(Your goal) The answer is the set of lines that include "bowl", copied from the data below.

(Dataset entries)
──────────
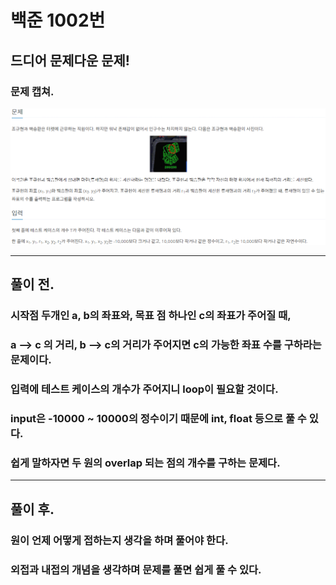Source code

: # 백준 1002번

## 드디어 문제다운 문제!
### 문제 캡쳐.
![alt text](./problem.png)
___
## 풀이 전.
### 시작점 두개인 a, b의 좌표와, 목표 점 하나인 c의 좌표가 주어질 때,
### a --> c 의 거리, b --> c의 거리가 주어지면 c의 가능한 좌표 수를 구하라는 문제이다.
### 입력에 테스트 케이스의 개수가 주어지니 loop이 필요할 것이다.
### input은 -10000 ~ 10000의 정수이기 때문에 int, float 등으로 풀 수 있다.
### 쉽게 말하자면 두 원의 overlap 되는 점의 개수를 구하는 문제다.
___
## 풀이 후.
### 원이 언제 어떻게 접하는지 생각을 하며 풀어야 한다.
### 외접과 내접의 개념을 생각하며 문제를 풀면 쉽게 풀 수 있다.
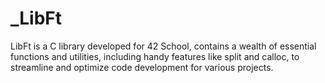 # _LibFt
LibFt is a C library developed for 42 School, contains a wealth of essential functions and utilities, including handy features like split and calloc, to streamline and optimize code development for various projects.
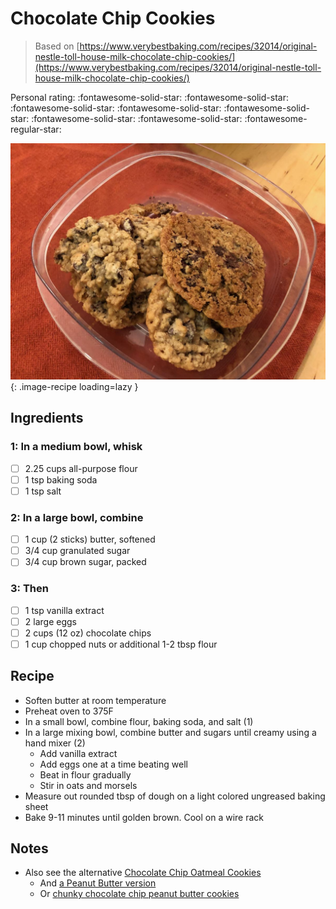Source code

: # Chocolate Chip Cookies

> Based on [https://www.verybestbaking.com/recipes/32014/original-nestle-toll-house-milk-chocolate-chip-cookies/](https://www.verybestbaking.com/recipes/32014/original-nestle-toll-house-milk-chocolate-chip-cookies/)

<!-- {cts} rating=4; (User can specify rating on scale of 1-5) -->

Personal rating: :fontawesome-solid-star: :fontawesome-solid-star: :fontawesome-solid-star: :fontawesome-solid-star: :fontawesome-solid-star: :fontawesome-solid-star: :fontawesome-solid-star: :fontawesome-regular-star:

<!-- {cte} -->

<!-- {cts} name_image=chocolate_chip_cookies.jpeg; (User can specify image name) -->

![chocolate_chip_cookies.jpeg](./chocolate_chip_cookies.jpeg){: .image-recipe loading=lazy }

<!-- {cte} -->

## Ingredients


### 1: In a medium bowl, whisk

* [ ] 2.25 cups all-purpose flour
* [ ] 1 tsp baking soda
* [ ] 1 tsp salt

### 2: In a large bowl, combine

* [ ] 1 cup (2 sticks) butter, softened
* [ ] 3/4 cup granulated sugar
* [ ] 3/4 cup brown sugar, packed

### 3: Then

* [ ] 1 tsp vanilla extract
* [ ] 2 large eggs
* [ ] 2 cups (12 oz) chocolate chips
* [ ] 1 cup chopped nuts or additional 1-2 tbsp flour

## Recipe

* Soften butter at room temperature
* Preheat oven to 375F
* In a small bowl, combine flour, baking soda, and salt (1)
* In a large mixing bowl, combine butter and sugars until creamy using a hand mixer (2)
    * Add vanilla extract
    * Add eggs one at a time beating well
    * Beat in flour gradually
    * Stir in oats and morsels
* Measure out rounded tbsp of dough on a light colored ungreased baking sheet
* Bake 9-11 minutes until golden brown. Cool on a wire rack

## Notes

* Also see the alternative [Chocolate Chip Oatmeal Cookies](./chocolate_chip_oatmeal_cookies.md)
    * And [a Peanut Butter version](https://www.verybestbaking.com/recipes/144792/peanut-butter-chocolate-chip-cookies/)
    * Or [chunky chocolate chip peanut butter cookies](https://www.verybestbaking.com/recipes/30364/chunky-chocolate-chip-peanut-butter-cookies/)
──────────
(Response)
### 1: In a medium bowl, whisk
### 2: In a large bowl, combine
* In a small bowl, combine flour, baking soda, and salt (1)
* In a large mixing bowl, combine butter and sugars until creamy using a hand mixer (2)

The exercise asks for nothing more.